Sur ce dernier point (la position de Biden), nous serions donc enclins, on l’a deviné, à proposer une version plus modérée. Il s’agit en fait de s’interroger dans cet ordre, selon une mesure croissante d’intérêt et de l’ampleur du sujet abordé, et bien entendu comme dans un ‘effet domino’ où les effets s’enchaînent les uns aux autres :
Cela importe-t-il encore que Biden accepte ou non ces “processus naissants”, tels que les décrit Bhadrakumar dans son hypothèse générale ?
Les USA ont-ils encore réellement un mot à dire dans cette crise après s’en être lavé les mains et s’être repliés sur l’intéressante perspective des élections mid-term de novembre ?
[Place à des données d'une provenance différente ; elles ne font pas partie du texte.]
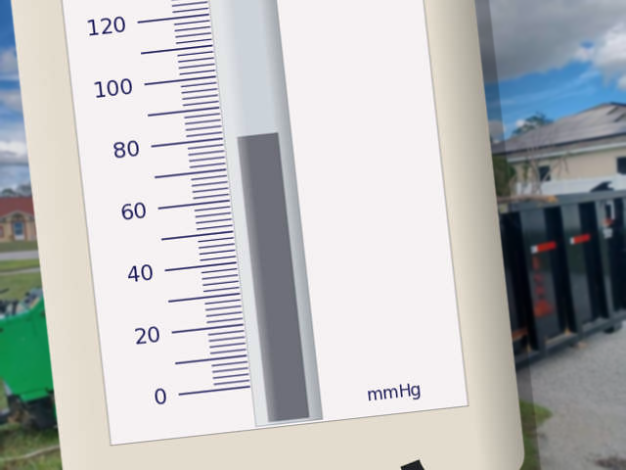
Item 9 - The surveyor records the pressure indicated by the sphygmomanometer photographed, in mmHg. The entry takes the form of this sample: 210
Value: 80
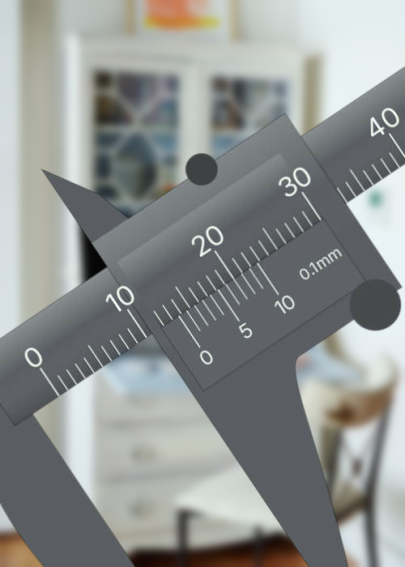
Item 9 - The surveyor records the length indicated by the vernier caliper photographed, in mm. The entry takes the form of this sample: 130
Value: 13.7
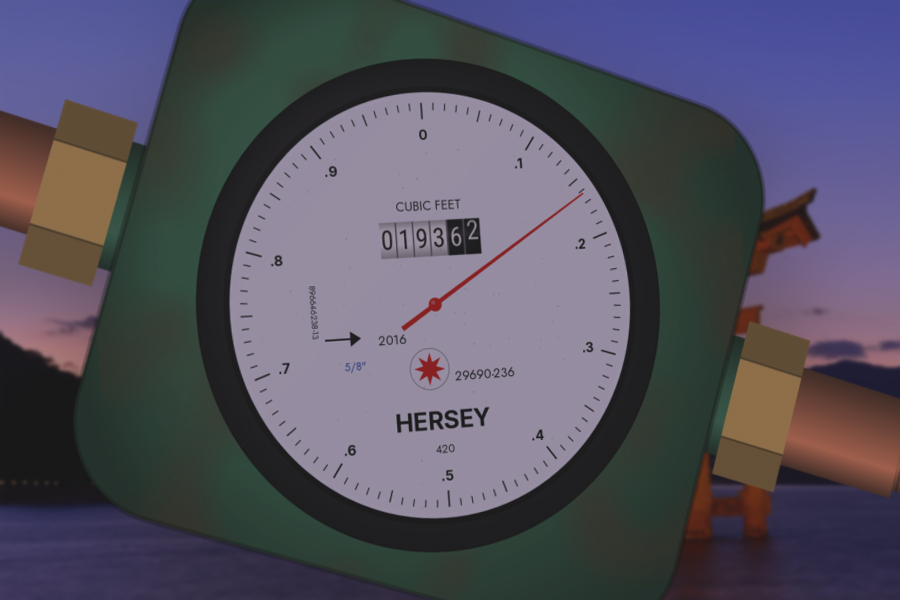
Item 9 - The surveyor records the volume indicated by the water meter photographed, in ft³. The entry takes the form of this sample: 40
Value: 19362.16
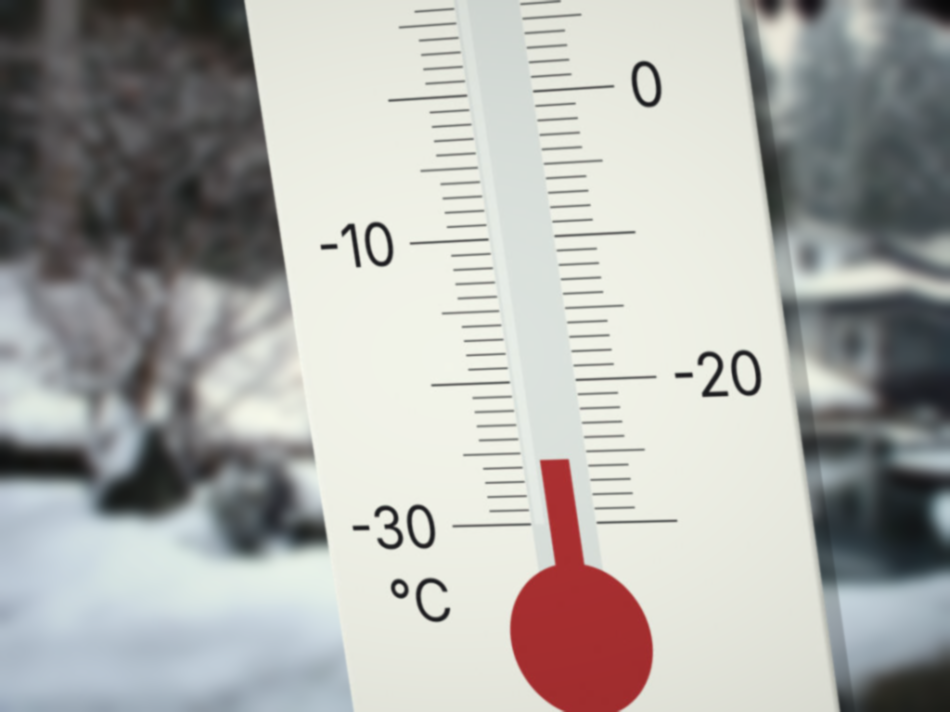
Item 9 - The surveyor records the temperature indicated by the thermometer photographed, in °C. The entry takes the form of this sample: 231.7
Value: -25.5
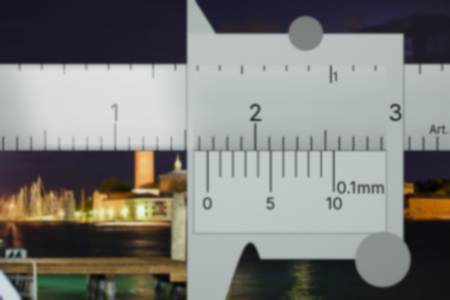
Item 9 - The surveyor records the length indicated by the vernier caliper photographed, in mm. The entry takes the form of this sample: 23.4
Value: 16.6
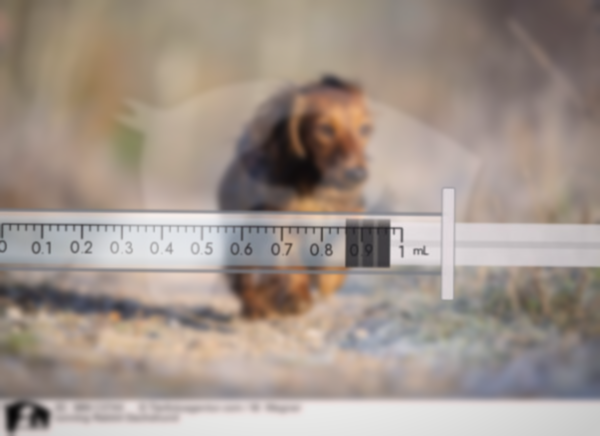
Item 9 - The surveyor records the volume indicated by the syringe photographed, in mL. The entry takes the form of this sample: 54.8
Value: 0.86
Au reste, les Américains sont-ils intéressés par cette affaire ? 25% seulement des citoyens US approuvent la possibilité d’un engagement US en Ukraine, et 36% seulement d’entre eux soutiennent la façon dont Biden a traité la crise, et ce jugement portant sur toute la phase où Biden n’a cessé de dramatiser la situation, de jeter de l’huile de sa façon sur le feu ;
... Alors, n’assiste-t-on pas à une étape de plus, et les étapes de plus en plus décisives à mesure que l’on approche inéluctablement du terme, de l’effondrement des USA et de leur influence ?... – « A chaque année son “disaster” dans l’Amérique-Woke de Joe Biden. 2021, ce fut l’“Afghan disaster” ; en 2022, c’est d’ores et déjà l’“Ukranian disaster” » –
Dans ce schéma pour l’instant tout à fait hypothétique, la manœuvre stratégique de Poutine, – sans savoir s’il l’aurait formulée de façon aussi nette, ni même éventuellement conçue telle quelle à l’origine, – aurait été de démontrer à Zelenski qu’il ne peut absolument pas compter sur ses “protecteurs”, qui se fichent comme d’une guigne de son sort et de celui de l’Ukraine. Dans cette même optique, et comme un coup double, il montrerait aux Européens que la protection américaniste sur l’Europe, via l’OTAN, est complètement illusoire, un simple simulacre et rien d’autre. Ce serait alors un cas où une guerre scandaleuse, violatrice de toutes “nos valeurs”, transgressive de tous les totems de la bienpensance internationale, se révèlerait par un étrange retournement vertueuse jusqu’au point d’ébranler plus de deux-tiers de siècle de soumission empressée (on veut dire : celles des pays européens soumis à la puissance tutélaire des USA).